薬剤師の間でもっとも人気のある就職先は国公立の病院です。その理由は給料の安定性とやり甲斐にあります。まず給料についてですが、公務員扱いとなるため年々自動的に昇給していきます。

最初の初任給はドラッグストアや調剤薬局と比較すると低めに設定されていますが、徐々に年収が上がっていくため生涯年収を考慮するとかなり高めの給料がもらえることになります。夜勤に入れば手当がつきますし、ポジションが上がって薬剤部長になればさらに役職手当がつきます。

他にも病院勤務では臨床経験を積むことができるというのも大きなポイントになってきます。薬剤師の知識を総動員して医薬品を調剤したり、飲み方を患者に指導したり、薬の安全性に対する情報を提供することは薬剤師ならではのやり甲斐があるのです。

このため国公立の病院への就職は人気が高く、毎年少ない定員を多くの薬剤師が争うことになります。さらなるスキルアップを望む人は臨床検査技師の資格を取得して血液検査や超音波検査などをマスターし、病院の薬剤師として採用されるように努力を行います。

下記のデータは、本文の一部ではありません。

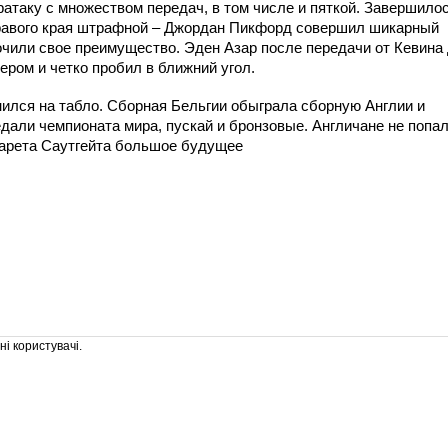
атаку с множеством передач, в том числе и пяткой. Завершило
правого края штрафной – Джордан Пикфорд совершил шикарный
очили своe преимущество. Эден Азар после передачи от Кевина
ером и чeтко пробил в ближний угол.
нился на табло. Сборная Бельгии обыграла сборную Англии и
дали чемпионата мира, пускай и бронзовые. Англичане не попа
Гарета Саутгейта большое будущее
і користувачі.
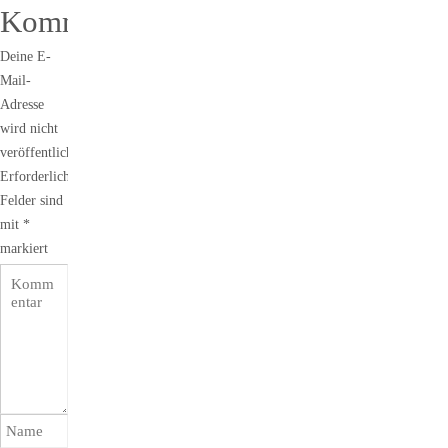
Kommentar
Deine E-
Mail-
Adresse
wird nicht
veröffentlicht.
Erforderliche
Felder sind
mit
*
markiert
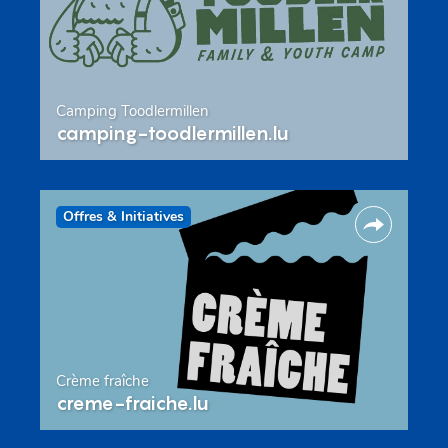
Camping Toodlermillen
camping-toodlermillen.lu
Offres & Initiatives
Crème fraîche
creme-fraiche.lu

薬剤師の中には人とコミュニケーションをとることが苦手で、一人で研究をするのが好きというタイプの人もいます。こういった人が目指す就職先は製薬会社や大学研究員や民間の研究機関です。

研究を仕事とする職場の中では一部上場の製薬会社が最も給料が良く、部長レベルになると年収が1000万クラスの人もたくさんいます。外資系製薬会社も給料が高いですが、会社の業績が低迷すると人件費を抑えるするために人員削減を行う可能性があり、長く勤めることができるとは限らないのでそこまで人気はありません。

また製薬会社であっても研究職に就きたくないという場合はMRになることも可能です。MRは医薬品の知識を必要とする営業職で売上の成績によってはボーナスがもらえるため、収入は青天井と言ってよいでしょう。しかしMRの仕事は激務になることも多いため、プライベートを削ってまで働きたくない人には向かない業種と言えます。

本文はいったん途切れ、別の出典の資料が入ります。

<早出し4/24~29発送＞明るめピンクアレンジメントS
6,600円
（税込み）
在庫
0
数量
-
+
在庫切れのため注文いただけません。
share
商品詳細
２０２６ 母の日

大学や民間の研究機関で働く場合の年収は薬剤師として平均的で400万円~600万円が妥当なラインと言えるでしょう。給料もそこそこでマイペースで働きたいという人にはピッタリの職場と言えます。ドラッグストアや病院と異なり、あまり多くの人と接する機会はないため、コミュニケーションを取るのが好きな人には向かない職場かもしれません。